Wie die Polizei am Donnerstag mitteilte, sollen die Männer im Alter zwischen 19 und 36 Jahren gefälschte 50-Euro-Scheine im nicht offen zugänglichen isolierten Netzwerk bestellt haben.

Sie waren in den Fokus des Landeskriminalamtes und der Staatsanwaltschaft in Berlin geraten, nachdem österreichische Sicherheitsbehörden im Mai in Wien eine Tätergruppe überführt hatten, die Falschgeld über Plattformen im Darknet vertrieben hatte. Sie sollen die Noten zuvor selbst gedruckt haben.

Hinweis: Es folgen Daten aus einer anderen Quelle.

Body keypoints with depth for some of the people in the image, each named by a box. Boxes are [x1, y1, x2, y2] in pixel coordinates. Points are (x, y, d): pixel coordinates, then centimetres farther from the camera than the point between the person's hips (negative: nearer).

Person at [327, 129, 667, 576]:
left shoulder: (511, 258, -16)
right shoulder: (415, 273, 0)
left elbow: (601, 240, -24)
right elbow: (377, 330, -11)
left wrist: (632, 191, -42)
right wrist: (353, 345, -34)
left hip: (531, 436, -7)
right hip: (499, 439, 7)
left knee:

Insgesamt acht Wohnungen in Reinickendorf, Kreuzberg, Wedding, Friedrichshain, Charlottenburg und Neukölln durchsuchten die Ermittler. Sie beschlagnahmten Computer, Speichermedien sowie Smartphones. In der Wohnung eines Tatverdächtigen fanden die Beamten ein Magazin und Munition für ein Schnellfeuergewehr. Die Ermittlungen und Auswertungen der Beweismittel dauern an.

Der Einsatz in Berlin war Teil einer bundesweiten Aktion: Unter der Koordination des Bundeskriminalamtes wurden am Donnerstag bei 40 Tatverdächtigen in elf Bundesländern Wohnungen und andere Räumlichkeiten durchsucht.